The mission did come to an end, and the Six Days War, which started a mere two weeks after the UNEF force was asked to leave, led many to conclude that the decade-long mission had been a failure. Carroll is clear though: Pearson’s peacekeeper’s were intended to stop the fighting and provide time and a peaceful environment for a second phase – the diplomatic talks aimed at solving the underlying issues of the conflict. The politics of the late 1950s and 1960s, however, did not allow for the second phase to ever start. In spite of this, Carroll’s matter-of-fact assessment of the events convincingly demonstrates that because of the long-lasting impact of the mission, the UNEF was far from a failure. It provided valuable insight into the need to ensure the disagreements that originally led to hostilities were an integral component of any peacekeeping mission. The deployment of UNEF2 ultimately succeeded in fostering the Camp David Accords of 1979. The fact that it allowed for many of the differences to be overcome is a testament to the lasting legacy of UNEF – even if it came almost a quarter century after the start of its original mandate.

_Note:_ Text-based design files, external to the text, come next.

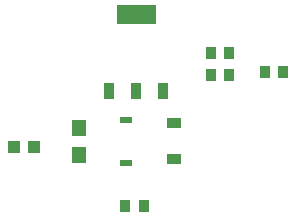
<source format=gbr>
%TF.GenerationSoftware,KiCad,Pcbnew,(6.0.5)*%
%TF.CreationDate,2022-06-11T19:37:36-07:00*%
%TF.ProjectId,L0003-Wheatstone-Bridge,4c303030-332d-4576-9865-617473746f6e,rev?*%
%TF.SameCoordinates,Original*%
%TF.FileFunction,Paste,Top*%
%TF.FilePolarity,Positive*%
%FSLAX46Y46*%
G04 Gerber Fmt 4.6, Leading zero omitted, Abs format (unit mm)*
G04 Created by KiCad (PCBNEW (6.0.5)) date 2022-06-11 19:37:36*
%MOMM*%
%LPD*%
G01*
G04 APERTURE LIST*
%ADD10C,0.100000*%
%ADD11R,1.295400X0.965200*%
%ADD12R,1.299997X1.405349*%
%ADD13R,0.940000X1.020000*%
%ADD14R,1.041400X0.584200*%
%ADD15R,0.889000X1.473200*%
%ADD16R,1.100000X1.000000*%
G04 APERTURE END LIST*
%TO.C,U1*%
G36*
X111048800Y-78493600D02*
G01*
X107899200Y-78493600D01*
X107899200Y-77020400D01*
X111048800Y-77020400D01*
X111048800Y-78493600D01*
G37*
D10*
X111048800Y-78493600D02*
X107899200Y-78493600D01*
X107899200Y-77020400D01*
X111048800Y-77020400D01*
X111048800Y-78493600D01*
%TD*%
D11*
%TO.C,D1*%
X112649000Y-90043000D03*
X112649000Y-86995000D03*
%TD*%
D12*
%TO.C,C2*%
X104648000Y-87369278D03*
X104648000Y-89668722D03*
%TD*%
D13*
%TO.C,R3*%
X120368000Y-82677000D03*
X121948000Y-82677000D03*
%TD*%
%TO.C,R4*%
X117376000Y-82931000D03*
X115796000Y-82931000D03*
%TD*%
%TO.C,R5*%
X115796000Y-81026000D03*
X117376000Y-81026000D03*
%TD*%
%TO.C,R1*%
X110137000Y-93980000D03*
X108557000Y-93980000D03*
%TD*%
D14*
%TO.C,D2*%
X108585000Y-90360500D03*
X108585000Y-86677500D03*
%TD*%
D15*
%TO.C,U1*%
X107174000Y-84295000D03*
X109474000Y-84295000D03*
X111774000Y-84295000D03*
%TD*%
D16*
%TO.C,C1*%
X99099000Y-89027000D03*
X100799000Y-89027000D03*
%TD*%
M02*

</source>
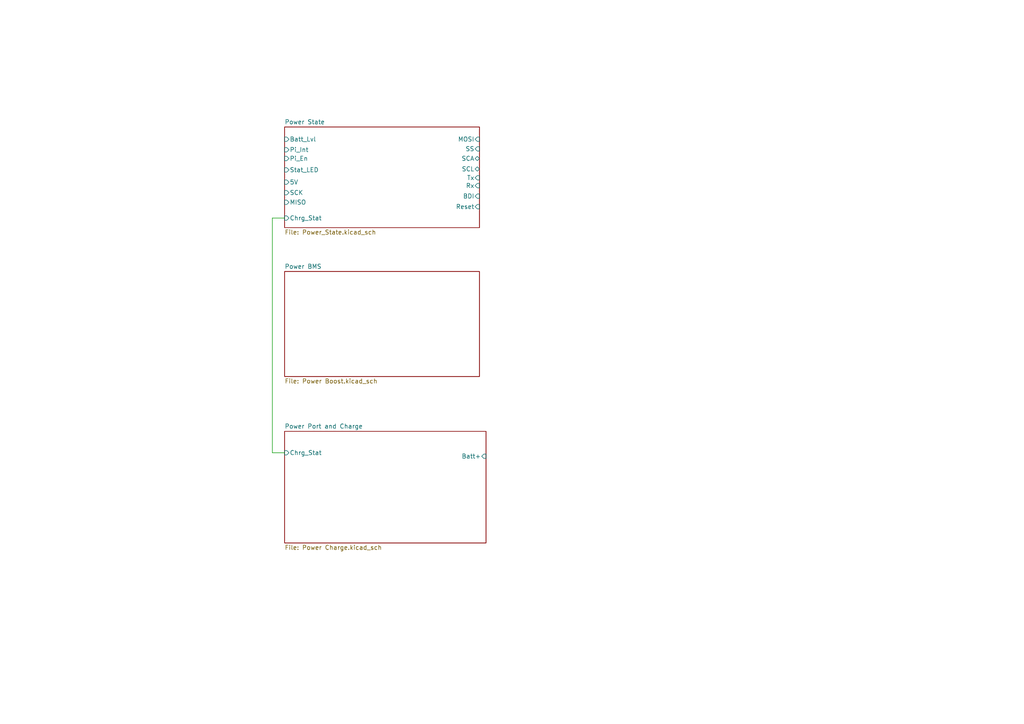
<source format=kicad_sch>
(kicad_sch (version 20230121) (generator eeschema)

  (uuid a407bb92-494b-4954-a44b-b49932cc9c86)

  (paper "A4")

  


  (wire (pts (xy 78.994 63.246) (xy 82.55 63.246))
    (stroke (width 0) (type default))
    (uuid 628cf10a-86d2-42a9-a29f-b6593c55a2dd)
  )
  (wire (pts (xy 78.994 131.318) (xy 78.994 63.246))
    (stroke (width 0) (type default))
    (uuid 9261b9da-0d30-482d-a2de-0673de884a57)
  )
  (wire (pts (xy 82.55 131.318) (xy 78.994 131.318))
    (stroke (width 0) (type default))
    (uuid b6735b61-6fd7-4c52-a7b9-d7a322382411)
  )

  (sheet (at 82.55 78.74) (size 56.515 30.48) (fields_autoplaced)
    (stroke (width 0.1524) (type solid))
    (fill (color 0 0 0 0.0000))
    (uuid 3132d3af-8830-4325-8832-c2f1dd9e36ea)
    (property "Sheetname" "Power BMS" (at 82.55 78.0284 0)
      (effects (font (size 1.27 1.27)) (justify left bottom))
    )
    (property "Sheetfile" "Power Boost.kicad_sch" (at 82.55 109.8046 0)
      (effects (font (size 1.27 1.27)) (justify left top))
    )
    (instances
      (project "iJet"
        (path "/e63e39d7-6ac0-4ffd-8aa3-1841a4541b55/a829f617-a93c-4c87-a809-20e4a17549e1" (page "5"))
      )
    )
  )

  (sheet (at 82.55 36.83) (size 56.515 29.21) (fields_autoplaced)
    (stroke (width 0.1524) (type solid))
    (fill (color 0 0 0 0.0000))
    (uuid 41636050-9e82-424a-bdbd-d6cd8a12824b)
    (property "Sheetname" "Power State" (at 82.55 36.1184 0)
      (effects (font (size 1.27 1.27)) (justify left bottom))
    )
    (property "Sheetfile" "Power_State.kicad_sch" (at 82.55 66.6246 0)
      (effects (font (size 1.27 1.27)) (justify left top))
    )
    (pin "Batt_Lvl" input (at 82.55 40.386 180)
      (effects (font (size 1.27 1.27)) (justify left))
      (uuid 52c5cc96-f175-4961-9458-d746090474e1)
    )
    (pin "Pi_Int" input (at 82.55 43.434 180)
      (effects (font (size 1.27 1.27)) (justify left))
      (uuid b3a46533-1e50-42d6-8bb4-0baa5812d5f6)
    )
    (pin "Pi_En" input (at 82.55 45.974 180)
      (effects (font (size 1.27 1.27)) (justify left))
      (uuid afd7670b-ed79-45ab-8128-c1d0ca595d54)
    )
    (pin "Stat_LED" input (at 82.55 49.276 180)
      (effects (font (size 1.27 1.27)) (justify left))
      (uuid 1ad4ea6d-4aae-443b-ab19-f1b5df006423)
    )
    (pin "Chrg_Stat" input (at 82.55 63.246 180)
      (effects (font (size 1.27 1.27)) (justify left))
      (uuid 584ccc6e-f532-40bc-9e23-4f6f5fcdcfe3)
    )
    (pin "5V" input (at 82.55 52.832 180)
      (effects (font (size 1.27 1.27)) (justify left))
      (uuid df748ea4-ec70-4ddb-af9e-c53984e48153)
    )
    (pin "SCK" input (at 82.55 55.88 180)
      (effects (font (size 1.27 1.27)) (justify left))
      (uuid d21b43a6-4ba6-4e46-b22d-396c97151129)
    )
    (pin "MISO" input (at 82.55 58.674 180)
      (effects (font (size 1.27 1.27)) (justify left))
      (uuid 586497c4-9ed3-4e5f-a3d9-665e1c08fb28)
    )
    (pin "MOSI" input (at 139.065 40.386 0)
      (effects (font (size 1.27 1.27)) (justify right))
      (uuid 1483adb6-240f-4684-9d1a-0c55b3478a5e)
    )
    (pin "SS" input (at 139.065 43.18 0)
      (effects (font (size 1.27 1.27)) (justify right))
      (uuid b40d24fb-0c85-470c-bced-7d498bfc09db)
    )
    (pin "SCA" bidirectional (at 139.065 45.974 0)
      (effects (font (size 1.27 1.27)) (justify right))
      (uuid b20a8459-24b5-4ce4-9223-a7107bf5bec2)
    )
    (pin "SCL" bidirectional (at 139.065 49.022 0)
      (effects (font (size 1.27 1.27)) (justify right))
      (uuid f1246c48-84f7-4c97-985b-fae6b79446f4)
    )
    (pin "Tx" input (at 139.065 51.562 0)
      (effects (font (size 1.27 1.27)) (justify right))
      (uuid 684701f1-42bc-496d-8fa4-9b51d2375fd9)
    )
    (pin "Rx" input (at 139.065 53.848 0)
      (effects (font (size 1.27 1.27)) (justify right))
      (uuid 6aac9399-90a9-493b-adb6-0af66c803a18)
    )
    (pin "BDI" input (at 139.065 56.896 0)
      (effects (font (size 1.27 1.27)) (justify right))
      (uuid f3bfa1d9-739f-4fe8-8649-8864c73faaea)
    )
    (pin "Reset" input (at 139.065 59.944 0)
      (effects (font (size 1.27 1.27)) (justify right))
      (uuid 86c0dd96-9bd7-4641-a4dc-71f3a94cedd5)
    )
    (instances
      (project "iJet"
        (path "/e63e39d7-6ac0-4ffd-8aa3-1841a4541b55/a829f617-a93c-4c87-a809-20e4a17549e1" (page "4"))
      )
    )
  )

  (sheet (at 82.55 125.095) (size 58.42 32.385) (fields_autoplaced)
    (stroke (width 0.1524) (type solid))
    (fill (color 0 0 0 0.0000))
    (uuid f39a715c-5748-4a1a-bd77-5821a67d2079)
    (property "Sheetname" "Power Port and Charge" (at 82.55 124.3834 0)
      (effects (font (size 1.27 1.27)) (justify left bottom))
    )
    (property "Sheetfile" "Power Charge.kicad_sch" (at 82.55 158.0646 0)
      (effects (font (size 1.27 1.27)) (justify left top))
    )
    (pin "Chrg_Stat" input (at 82.55 131.318 180)
      (effects (font (size 1.27 1.27)) (justify left))
      (uuid a91cc7b3-d25f-4ecf-854c-c51e1df5ef8a)
    )
    (pin "Batt+" input (at 140.97 132.334 0)
      (effects (font (size 1.27 1.27)) (justify right))
      (uuid 2045de7b-f441-4127-aa60-b084d916cfc7)
    )
    (instances
      (project "iJet"
        (path "/e63e39d7-6ac0-4ffd-8aa3-1841a4541b55/a829f617-a93c-4c87-a809-20e4a17549e1" (page "6"))
      )
    )
  )
)

</source>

Carroll’s use of Photographs is a frustrating weakness of this book. Like too many manuscripts, the images feel like after-the-fact additions. The photos focus only on the soldiers on the ground when more than half of the book is dedicated to the delicacies of diplomacy. Surely there exists rich illustrative material that has been omitted. More troubling, none of the photos are afforded the same critique and analysis other sources are given throughout the text. Photos are taken for a reason and it is not clear what purpose these photos served. The final critique of the photos falls with the publisher. If they are printed on the same paper as the text why not allow them to fall where they associate with the text? Perhaps I have given this seemingly erroneous critique too much space and it may well be a cumulative condemnation of a great number of books who passively employ photos but it is a real disservice to a solid historical account not to have been as selective, purposeful and critical of the illustrative material.

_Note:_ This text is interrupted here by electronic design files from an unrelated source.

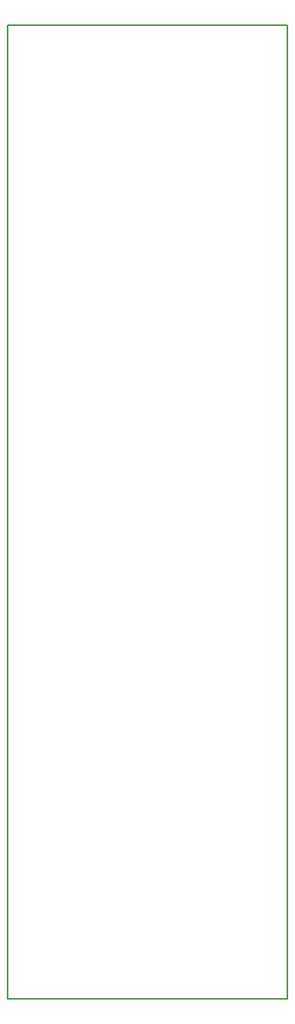
<source format=gbr>
%TF.GenerationSoftware,KiCad,Pcbnew,(5.1.7-0-10_14)*%
%TF.CreationDate,2021-06-01T07:16:10-04:00*%
%TF.ProjectId,VCF,5643462e-6b69-4636-9164-5f7063625858,rev?*%
%TF.SameCoordinates,Original*%
%TF.FileFunction,Profile,NP*%
%FSLAX46Y46*%
G04 Gerber Fmt 4.6, Leading zero omitted, Abs format (unit mm)*
G04 Created by KiCad (PCBNEW (5.1.7-0-10_14)) date 2021-06-01 07:16:10*
%MOMM*%
%LPD*%
G01*
G04 APERTURE LIST*
%TA.AperFunction,Profile*%
%ADD10C,0.200000*%
%TD*%
G04 APERTURE END LIST*
D10*
X131000000Y-178000000D02*
X100000000Y-178000000D01*
X131000000Y-70000000D02*
X100000000Y-70000000D01*
X131000000Y-70000000D02*
X131000000Y-178000000D01*
X100000000Y-70000000D02*
X100000000Y-178000000D01*
M02*

</source>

From a Canadian perspective, Carroll talks about Pearson’s Nobel Peace Prize, the role of the UNEF and its troubled final phase. He demonstrates that the birthplace of the ‘peacekeeping myth’, one of the central features of post-war Canadian identity, finds its roots in the Suez Crisis. This willful amnesia, according to Carroll, has obscured the mission’s troubled conclusion. Yet this study is not an assessment of that myth. One reviewer has pointed out that Carroll’s failure to deal with the peacekeeping myth is a major oversight. In many ways this is critiquing the author for a book which he had no intention of writing.
When another scholar decides to analyze the peacekeeping myth they will have an excellent historical account of its origin to consult. Carroll’s study does a great service to advancing our understanding of Canada and the UNEF. This is much more than a diplomatic history: it is an account of Canada’s emergence as a brokering power on the international stage. With Pearson at the helm, Canada sought to lead a war-weary world down a new path of conflict resolution through the United Nations. For all of its faults, that the United Nations still relies largely on the Pearsonian peacekeeping model is a testament to the lasting impact of the Canadian contribution to the UN. Carroll’s detailed account of the saga in the Middle East clearly shows how this came to be.